• [TEXTE SOURCE]
-.-.-
Vu la procédure suivante :
Procédure contentieuse antérieure :
M. A... B... a demandé au tribunal administratif de Strasbourg d'annuler l'arrêté du 10 février 2020 par lequel le préfet du Haut-Rhin lui a fait obligation de quitter le territoire français dans un délai de trente jours, a fixé le pays de destination de son éventuelle reconduite d'office à la frontière, a prononcé à son encontre une interdiction de retour d'un an et l'a astreint à remettre l'original de son passeport et à se présenter une fois par semaine à la brigade mobile de recherche de Mulhouse.
Par un jugement n° 2001341 du 26 mai 2020, la vice-présidente désignée par le président du tribunal administratif de Strasbourg a rejeté la demande de M. B....
Procédure devant la cour :
Par une requête, enregistrée le 5 octobre 2020, M. A... B..., représenté par Me D..., demande à la cour :
1°) d'annuler le jugement n° 2001341 de la vice-présidente désignée par le président du tribunal administratif de Strasbourg du 26 mai 2020 ;
2°) d'annuler l'arrêté du préfet du Haut-Rhin du 10 février 2020 ;
3°) de suspendre la mesure d'éloignement prise à son encontre jusqu'à la lecture en audience publique de la Cour nationale du droit d'asile ;
4°) d'enjoindre au préfet du Haut-Rhin de lui délivrer une attestation de demande d'asile dans un délai de quinze jours suivant la notification de l'arrêt à intervenir ou, subsidiairement, de réexaminer sa situation.
-.-.-
• [LIGNES ENREGISTRÉES]

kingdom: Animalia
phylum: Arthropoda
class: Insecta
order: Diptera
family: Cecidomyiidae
-.-.-
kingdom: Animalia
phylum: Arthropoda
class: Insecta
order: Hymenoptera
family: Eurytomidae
-.-.-
• [CONSIGNE] Recopiez à l'identique, s'il vous plaît, le passage du texte source qui va de « Vu la procédure » jusqu'à « demande de M. B.... ».

• [RÉPONSE ATTENDUE]
Vu la procédure suivante :
Procédure contentieuse antérieure :
M. A... B... a demandé au tribunal administratif de Strasbourg d'annuler l'arrêté du 10 février 2020 par lequel le préfet du Haut-Rhin lui a fait obligation de quitter le territoire français dans un délai de trente jours, a fixé le pays de destination de son éventuelle reconduite d'office à la frontière, a prononcé à son encontre une interdiction de retour d'un an et l'a astreint à remettre l'original de son passeport et à se présenter une fois par semaine à la brigade mobile de recherche de Mulhouse.
Par un jugement n° 2001341 du 26 mai 2020, la vice-présidente désignée par le président du tribunal administratif de Strasbourg a rejeté la demande de M. B....